• _Data section_:

========

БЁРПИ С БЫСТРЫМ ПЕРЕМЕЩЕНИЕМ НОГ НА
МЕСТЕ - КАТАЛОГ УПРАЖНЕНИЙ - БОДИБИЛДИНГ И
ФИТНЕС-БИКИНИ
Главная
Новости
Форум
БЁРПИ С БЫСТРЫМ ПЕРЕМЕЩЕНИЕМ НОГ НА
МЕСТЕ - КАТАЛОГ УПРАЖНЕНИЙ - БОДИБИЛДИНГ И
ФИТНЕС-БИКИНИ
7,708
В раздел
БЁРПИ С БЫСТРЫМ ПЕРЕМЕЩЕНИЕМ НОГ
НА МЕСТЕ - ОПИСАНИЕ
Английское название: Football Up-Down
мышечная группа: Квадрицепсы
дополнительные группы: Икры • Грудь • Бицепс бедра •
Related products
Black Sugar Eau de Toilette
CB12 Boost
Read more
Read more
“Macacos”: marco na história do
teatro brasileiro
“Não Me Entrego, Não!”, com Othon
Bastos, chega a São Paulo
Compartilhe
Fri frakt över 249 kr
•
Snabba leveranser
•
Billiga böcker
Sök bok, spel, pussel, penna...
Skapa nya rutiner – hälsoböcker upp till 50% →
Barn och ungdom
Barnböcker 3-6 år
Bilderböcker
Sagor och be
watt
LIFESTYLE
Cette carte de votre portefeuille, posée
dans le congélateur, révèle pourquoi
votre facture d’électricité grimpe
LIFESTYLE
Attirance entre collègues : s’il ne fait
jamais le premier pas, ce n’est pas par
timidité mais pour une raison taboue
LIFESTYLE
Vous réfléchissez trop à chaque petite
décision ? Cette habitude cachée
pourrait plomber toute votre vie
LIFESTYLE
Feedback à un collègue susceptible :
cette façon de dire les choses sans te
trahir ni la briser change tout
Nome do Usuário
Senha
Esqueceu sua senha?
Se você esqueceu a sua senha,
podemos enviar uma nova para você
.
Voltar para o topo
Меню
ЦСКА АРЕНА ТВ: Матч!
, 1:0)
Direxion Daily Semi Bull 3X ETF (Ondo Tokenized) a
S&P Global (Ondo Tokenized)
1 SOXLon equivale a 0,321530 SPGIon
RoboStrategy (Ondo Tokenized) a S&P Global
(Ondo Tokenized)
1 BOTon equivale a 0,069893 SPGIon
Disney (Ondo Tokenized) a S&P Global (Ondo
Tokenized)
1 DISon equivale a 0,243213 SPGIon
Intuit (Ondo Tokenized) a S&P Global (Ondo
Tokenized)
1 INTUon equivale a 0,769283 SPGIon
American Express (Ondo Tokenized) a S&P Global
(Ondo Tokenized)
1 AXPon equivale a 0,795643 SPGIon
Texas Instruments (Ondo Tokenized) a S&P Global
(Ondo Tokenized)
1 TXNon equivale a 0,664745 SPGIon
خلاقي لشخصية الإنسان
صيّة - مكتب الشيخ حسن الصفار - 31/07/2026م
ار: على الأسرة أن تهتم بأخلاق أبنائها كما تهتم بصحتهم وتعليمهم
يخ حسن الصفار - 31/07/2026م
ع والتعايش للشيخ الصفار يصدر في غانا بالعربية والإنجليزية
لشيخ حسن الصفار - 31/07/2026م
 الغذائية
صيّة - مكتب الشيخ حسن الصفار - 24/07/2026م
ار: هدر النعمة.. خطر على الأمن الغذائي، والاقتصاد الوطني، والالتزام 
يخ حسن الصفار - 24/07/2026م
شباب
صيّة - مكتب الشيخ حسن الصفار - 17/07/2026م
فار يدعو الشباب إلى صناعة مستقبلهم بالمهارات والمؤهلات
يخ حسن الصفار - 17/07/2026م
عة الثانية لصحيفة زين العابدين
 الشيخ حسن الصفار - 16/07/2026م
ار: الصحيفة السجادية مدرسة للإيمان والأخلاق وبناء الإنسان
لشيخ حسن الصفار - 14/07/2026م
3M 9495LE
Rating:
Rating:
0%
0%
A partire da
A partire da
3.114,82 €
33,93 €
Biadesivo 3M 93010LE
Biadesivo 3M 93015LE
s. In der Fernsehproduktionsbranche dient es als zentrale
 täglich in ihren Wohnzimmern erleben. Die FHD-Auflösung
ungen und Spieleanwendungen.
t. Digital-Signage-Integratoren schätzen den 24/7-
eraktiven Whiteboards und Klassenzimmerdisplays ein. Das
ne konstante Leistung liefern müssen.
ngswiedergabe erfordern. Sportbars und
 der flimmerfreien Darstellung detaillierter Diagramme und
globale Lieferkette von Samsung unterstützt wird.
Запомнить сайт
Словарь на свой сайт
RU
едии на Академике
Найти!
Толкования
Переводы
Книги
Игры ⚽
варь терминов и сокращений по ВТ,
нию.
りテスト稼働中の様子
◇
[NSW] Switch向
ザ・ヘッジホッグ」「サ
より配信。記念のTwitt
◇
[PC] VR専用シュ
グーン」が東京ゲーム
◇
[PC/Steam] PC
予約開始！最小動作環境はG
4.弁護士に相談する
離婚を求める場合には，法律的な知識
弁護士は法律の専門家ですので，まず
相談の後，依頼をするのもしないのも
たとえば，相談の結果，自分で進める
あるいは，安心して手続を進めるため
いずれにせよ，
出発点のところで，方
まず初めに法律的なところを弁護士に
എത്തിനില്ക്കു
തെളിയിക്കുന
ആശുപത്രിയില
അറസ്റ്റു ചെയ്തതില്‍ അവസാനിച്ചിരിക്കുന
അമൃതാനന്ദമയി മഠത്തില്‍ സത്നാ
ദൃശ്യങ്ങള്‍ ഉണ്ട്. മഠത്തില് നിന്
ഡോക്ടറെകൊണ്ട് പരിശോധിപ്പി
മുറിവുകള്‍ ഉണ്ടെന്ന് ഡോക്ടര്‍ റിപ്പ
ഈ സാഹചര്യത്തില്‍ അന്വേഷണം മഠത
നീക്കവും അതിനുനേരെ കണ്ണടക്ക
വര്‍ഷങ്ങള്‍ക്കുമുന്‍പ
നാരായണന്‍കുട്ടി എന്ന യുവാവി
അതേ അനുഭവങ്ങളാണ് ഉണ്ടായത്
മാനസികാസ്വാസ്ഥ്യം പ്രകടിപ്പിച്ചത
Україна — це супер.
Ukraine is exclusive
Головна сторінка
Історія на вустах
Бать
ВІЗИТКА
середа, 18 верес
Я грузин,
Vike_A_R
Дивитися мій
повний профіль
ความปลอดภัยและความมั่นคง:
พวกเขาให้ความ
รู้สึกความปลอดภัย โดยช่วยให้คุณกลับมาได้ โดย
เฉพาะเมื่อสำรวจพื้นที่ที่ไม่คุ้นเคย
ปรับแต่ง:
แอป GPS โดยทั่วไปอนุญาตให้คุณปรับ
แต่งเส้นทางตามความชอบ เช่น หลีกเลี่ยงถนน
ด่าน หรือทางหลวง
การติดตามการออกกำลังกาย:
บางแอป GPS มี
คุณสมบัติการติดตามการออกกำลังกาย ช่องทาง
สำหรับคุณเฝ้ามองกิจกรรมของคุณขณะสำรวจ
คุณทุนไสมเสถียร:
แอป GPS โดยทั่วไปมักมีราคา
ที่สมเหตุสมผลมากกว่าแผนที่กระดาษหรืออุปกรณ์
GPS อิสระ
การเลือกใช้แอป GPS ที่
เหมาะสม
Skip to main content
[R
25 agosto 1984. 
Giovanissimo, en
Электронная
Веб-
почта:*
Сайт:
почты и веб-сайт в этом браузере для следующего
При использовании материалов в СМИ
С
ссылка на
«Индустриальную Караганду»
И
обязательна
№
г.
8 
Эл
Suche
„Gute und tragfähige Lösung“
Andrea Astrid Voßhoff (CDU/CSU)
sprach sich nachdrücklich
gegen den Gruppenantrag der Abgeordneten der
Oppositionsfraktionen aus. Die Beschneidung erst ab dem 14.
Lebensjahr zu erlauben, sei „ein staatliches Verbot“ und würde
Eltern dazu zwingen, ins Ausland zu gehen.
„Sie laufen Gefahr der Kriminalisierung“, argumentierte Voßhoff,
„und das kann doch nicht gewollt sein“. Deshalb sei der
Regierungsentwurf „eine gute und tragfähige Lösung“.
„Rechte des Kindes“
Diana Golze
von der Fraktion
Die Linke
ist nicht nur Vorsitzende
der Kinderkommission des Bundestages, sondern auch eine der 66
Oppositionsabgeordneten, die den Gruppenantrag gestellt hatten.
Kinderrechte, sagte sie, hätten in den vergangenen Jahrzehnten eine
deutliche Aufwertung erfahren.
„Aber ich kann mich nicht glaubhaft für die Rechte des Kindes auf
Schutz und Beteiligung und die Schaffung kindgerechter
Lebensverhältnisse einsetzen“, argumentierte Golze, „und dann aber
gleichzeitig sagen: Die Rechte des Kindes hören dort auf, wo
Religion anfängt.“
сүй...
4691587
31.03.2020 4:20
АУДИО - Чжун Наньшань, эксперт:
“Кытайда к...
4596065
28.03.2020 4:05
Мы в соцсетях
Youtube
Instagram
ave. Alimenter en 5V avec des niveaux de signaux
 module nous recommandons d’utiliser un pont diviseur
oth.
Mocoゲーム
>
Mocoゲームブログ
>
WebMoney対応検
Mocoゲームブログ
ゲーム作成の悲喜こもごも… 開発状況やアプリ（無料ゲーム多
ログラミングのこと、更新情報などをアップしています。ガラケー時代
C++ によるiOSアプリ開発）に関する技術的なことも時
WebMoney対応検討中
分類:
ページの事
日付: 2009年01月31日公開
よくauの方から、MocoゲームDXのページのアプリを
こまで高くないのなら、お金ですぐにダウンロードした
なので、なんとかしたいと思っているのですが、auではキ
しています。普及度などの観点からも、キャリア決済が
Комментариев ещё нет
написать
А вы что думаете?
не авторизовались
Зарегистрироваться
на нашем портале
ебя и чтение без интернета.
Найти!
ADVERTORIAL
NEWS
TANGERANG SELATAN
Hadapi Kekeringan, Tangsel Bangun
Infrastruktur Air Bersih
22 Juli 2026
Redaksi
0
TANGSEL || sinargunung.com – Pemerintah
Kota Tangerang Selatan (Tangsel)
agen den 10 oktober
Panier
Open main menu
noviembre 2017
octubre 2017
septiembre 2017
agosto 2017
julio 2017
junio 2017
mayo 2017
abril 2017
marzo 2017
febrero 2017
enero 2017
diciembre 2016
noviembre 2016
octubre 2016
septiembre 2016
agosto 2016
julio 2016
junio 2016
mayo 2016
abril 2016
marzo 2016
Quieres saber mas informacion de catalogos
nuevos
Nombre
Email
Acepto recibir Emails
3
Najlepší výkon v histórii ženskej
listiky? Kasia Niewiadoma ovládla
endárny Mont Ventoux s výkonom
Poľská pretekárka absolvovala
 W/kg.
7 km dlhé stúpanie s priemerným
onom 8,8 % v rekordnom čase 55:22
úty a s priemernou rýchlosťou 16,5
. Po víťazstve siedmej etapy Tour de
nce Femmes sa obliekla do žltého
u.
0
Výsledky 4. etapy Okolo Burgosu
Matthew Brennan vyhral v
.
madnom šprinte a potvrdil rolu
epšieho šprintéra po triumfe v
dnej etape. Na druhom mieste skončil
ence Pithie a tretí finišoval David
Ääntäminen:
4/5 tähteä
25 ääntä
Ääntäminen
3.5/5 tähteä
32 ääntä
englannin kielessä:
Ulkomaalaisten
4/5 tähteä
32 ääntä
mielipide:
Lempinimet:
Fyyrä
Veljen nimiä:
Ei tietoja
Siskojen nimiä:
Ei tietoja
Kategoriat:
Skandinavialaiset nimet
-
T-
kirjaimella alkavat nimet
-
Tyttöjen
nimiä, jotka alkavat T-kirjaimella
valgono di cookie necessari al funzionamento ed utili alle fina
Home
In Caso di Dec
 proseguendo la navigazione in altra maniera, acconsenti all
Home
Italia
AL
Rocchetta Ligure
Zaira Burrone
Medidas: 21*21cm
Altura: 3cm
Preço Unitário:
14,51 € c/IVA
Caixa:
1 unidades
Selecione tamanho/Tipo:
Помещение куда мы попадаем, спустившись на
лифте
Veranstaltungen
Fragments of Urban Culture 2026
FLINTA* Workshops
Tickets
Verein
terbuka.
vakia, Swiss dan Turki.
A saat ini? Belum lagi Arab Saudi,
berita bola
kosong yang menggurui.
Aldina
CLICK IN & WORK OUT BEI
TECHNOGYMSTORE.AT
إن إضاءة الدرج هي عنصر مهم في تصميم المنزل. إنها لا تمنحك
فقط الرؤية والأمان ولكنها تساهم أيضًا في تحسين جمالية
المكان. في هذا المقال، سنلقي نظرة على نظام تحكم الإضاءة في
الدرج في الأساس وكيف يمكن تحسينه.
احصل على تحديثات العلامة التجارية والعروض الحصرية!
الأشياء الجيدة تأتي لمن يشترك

========

• _What you need to do_:
All lines in the listing above between the line with "മുറിവുകള്‍ ഉണ്ടെന്ന് ഡോക്ടര്‍ റിപ്പ" and the line with "Schutz und Beteiligung", inclusive, should be set down exactly, and no line outside that range.

• _Result_:
മുറിവുകള്‍ ഉണ്ടെന്ന് ഡോക്ടര്‍ റിപ്പ
ഈ സാഹചര്യത്തില്‍ അന്വേഷണം മഠത
നീക്കവും അതിനുനേരെ കണ്ണടക്ക
വര്‍ഷങ്ങള്‍ക്കുമുന്‍പ
നാരായണന്‍കുട്ടി എന്ന യുവാവി
അതേ അനുഭവങ്ങളാണ് ഉണ്ടായത്
മാനസികാസ്വാസ്ഥ്യം പ്രകടിപ്പിച്ചത
Україна — це супер.
Ukraine is exclusive
Головна сторінка
Історія на вустах
Бать
ВІЗИТКА
середа, 18 верес
Я грузин,
Vike_A_R
Дивитися мій
повний профіль
ความปลอดภัยและความมั่นคง:
พวกเขาให้ความ
รู้สึกความปลอดภัย โดยช่วยให้คุณกลับมาได้ โดย
เฉพาะเมื่อสำรวจพื้นที่ที่ไม่คุ้นเคย
ปรับแต่ง:
แอป GPS โดยทั่วไปอนุญาตให้คุณปรับ
แต่งเส้นทางตามความชอบ เช่น หลีกเลี่ยงถนน
ด่าน หรือทางหลวง
การติดตามการออกกำลังกาย:
บางแอป GPS มี
คุณสมบัติการติดตามการออกกำลังกาย ช่องทาง
สำหรับคุณเฝ้ามองกิจกรรมของคุณขณะสำรวจ
คุณทุนไสมเสถียร:
แอป GPS โดยทั่วไปมักมีราคา
ที่สมเหตุสมผลมากกว่าแผนที่กระดาษหรืออุปกรณ์
GPS อิสระ
การเลือกใช้แอป GPS ที่
เหมาะสม
Skip to main content
[R
25 agosto 1984. 
Giovanissimo, en
Электронная
Веб-
почта:*
Сайт:
почты и веб-сайт в этом браузере для следующего
При использовании материалов в СМИ
С
ссылка на
«Индустриальную Караганду»
И
обязательна
№
г.
8 
Эл
Suche
„Gute und tragfähige Lösung“
Andrea Astrid Voßhoff (CDU/CSU)
sprach sich nachdrücklich
gegen den Gruppenantrag der Abgeordneten der
Oppositionsfraktionen aus. Die Beschneidung erst ab dem 14.
Lebensjahr zu erlauben, sei „ein staatliches Verbot“ und würde
Eltern dazu zwingen, ins Ausland zu gehen.
„Sie laufen Gefahr der Kriminalisierung“, argumentierte Voßhoff,
„und das kann doch nicht gewollt sein“. Deshalb sei der
Regierungsentwurf „eine gute und tragfähige Lösung“.
„Rechte des Kindes“
Diana Golze
von der Fraktion
Die Linke
ist nicht nur Vorsitzende
der Kinderkommission des Bundestages, sondern auch eine der 66
Oppositionsabgeordneten, die den Gruppenantrag gestellt hatten.
Kinderrechte, sagte sie, hätten in den vergangenen Jahrzehnten eine
deutliche Aufwertung erfahren.
„Aber ich kann mich nicht glaubhaft für die Rechte des Kindes auf
Schutz und Beteiligung und die Schaffung kindgerechter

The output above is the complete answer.